Tonight Could Be the Night for Kahne
If, as scholars say, history repeats itself, Kasey Kahne is destined to win tonight’s 61st running of the Turkey Night Midget Grand Prix at Irwindale Speedway.
For the last three races, the winner has been the second-place finisher from the previous year. Kahne finished second to Tony Stewart last year.
Stewart had finished second to Jason Leffler in 1999, Leffler had been runner-up to Jay Drake in 1998 and Drake had been second to Billy Boat in 1997.
“If that’s a good omen, I’ll take it,” said Kahne, an apple-cheeked youngster from the apple country of Enumclaw, Wash., who would be a likely favorite under any circumstances. Kahne, last year’s U.S. Auto Club midget car champion, has already won two of USAC’s major midget events, the Belleville Nationals in Kansas and the Night Before the 500 at Indianapolis Raceway Park.
Oddly, in the previous 57 Turkey Nights before 1998, only once had a runner-up won the next year. That was 1987, when Ron Shuman won after having lost to Warren Mockler in ’86.
Last month, Kahne won USAC sprint car and midget main events on the same night at Irwindale, and while many drivers and teams are struggling to find sponsors, Kahne is sorting offers from NASCAR, CART and IRL for next year. Consensus is that he is the next Jeff Gordon or Tony Stewart.
Tonight he will be part of a powerful four-car team entered by Steve Lewis of Laguna Beach. Also driving for Lewis are Dave Darland, who clinched this year’s USAC midget crown last week; J.J. Yeley, newly crowned USAC sprint car champion; and PJ Jones, filling in for defending champion Stewart.
Jones will be in the No. 19 Ford-powered “Beast” that Stewart won in last year.
All of Lewis’ cars are built in Bob East’s Indianapolis shop, assembled in Laguna Beach and powered by Ed Pink engines built in Van Nuys.
East’s son, Bobby, is another favorite.

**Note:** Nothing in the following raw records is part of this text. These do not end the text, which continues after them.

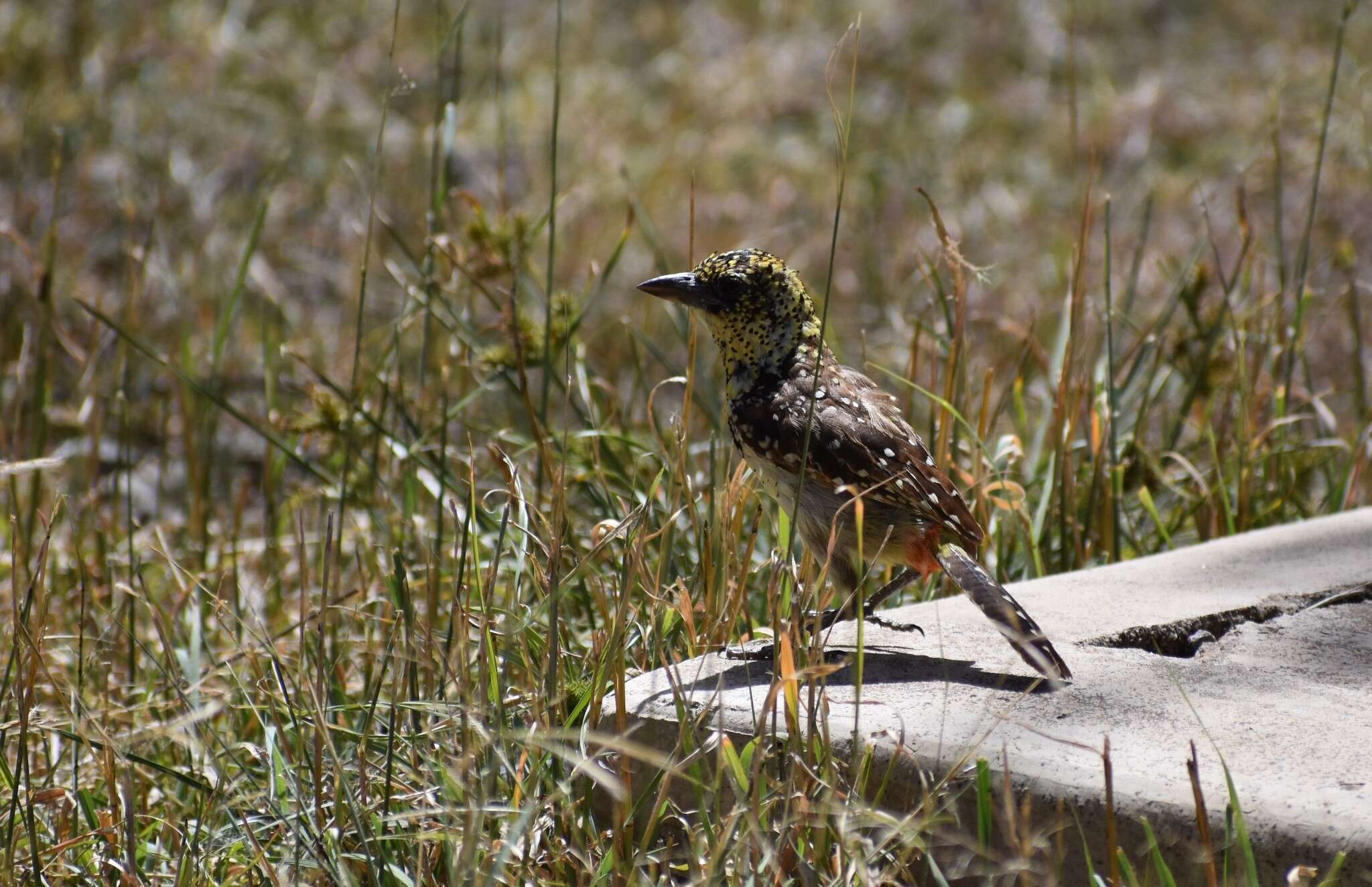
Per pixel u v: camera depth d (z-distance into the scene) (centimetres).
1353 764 588
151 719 826
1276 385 1155
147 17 2072
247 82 1980
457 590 682
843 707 661
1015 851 575
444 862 619
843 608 736
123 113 1862
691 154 1989
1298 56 2270
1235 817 538
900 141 2080
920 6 2527
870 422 783
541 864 626
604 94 2153
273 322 1511
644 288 833
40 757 798
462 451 1165
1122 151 2056
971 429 949
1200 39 2448
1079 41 2436
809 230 1844
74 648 898
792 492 792
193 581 827
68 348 1188
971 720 641
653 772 657
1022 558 1020
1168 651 773
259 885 650
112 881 653
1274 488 1127
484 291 998
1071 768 588
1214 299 1330
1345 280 1633
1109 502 1010
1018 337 1489
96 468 1097
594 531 801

Only 16, he became USAC’s youngest national event winner last July when he won a 30-lap midget race at Illiana Speedway in Indiana.
He also won the Old Pueblo Classic last Saturday in Tucson, finishing ahead of Kahne, Josh Wise, A.J. Davis and Darland.
It was Darland’s first race after sustaining serious head injuries in an accident Sept. 22 at Eldora Speedway in Ohio. His fifth-place finish was enough to clinch his third USAC championship, first in midgets. In 1997 he won the Silver Bullet title and in 1999 the sprint car crown.
Stewart, whose main job is driving a Winston Cup stock car for Joe Gibbs, had said all along that he would return to Irwindale to defend his title, but logistical problems brought on by the Sept. 11 terrorist attacks will keep him away.
NASCAR, after postponing the New Hampshire 300 in Loudon, N.H., on Sept. 16, rescheduled it for Friday, making it impossible for him to compete tonight, fly all night and race Friday at New Hampshire International Speedway.
“I tried every way I could to make it, but there’s no way,” said a disappointed Stewart. “Turkey Night’s an important race for me because of Cary Agajanian and his family’s involvement in the race.”
Agajanian, whose family runs the race in partnership with Irwindale Speedway, has been one of Stewart’s advisors since he was a teenager.
Coincidentally, Agajanian’s newest Indy car driver, Billy Boat, will be returning to Turkey Night after a two-year absence.
Boat has won the race three times, in 1995 at Oildale, in 1996 at Perris and in 1997 at Ventura, all dirt tracks. Irwindale is a paved half-mile oval.
“I haven’t raced a midget for a couple of years, but it’s kind of like riding a bike, you never forget how,” Boat said. “I’d like to make it winning on four different tracks.”
Boat will drive for John Lawson of Fresno, his owner in the three Turkey Night races he has won. Boat, fourth in IRL standings this year, has announced that he will race his own Indy car, a Dallara-Chevy he co-owns with Agajanian and Mike Curb, next season.
Turkey Night qualifying will start at 3 p.m., followed by a 40-lap USAC Western sprint car race at 7, then the 100-lap midget car race.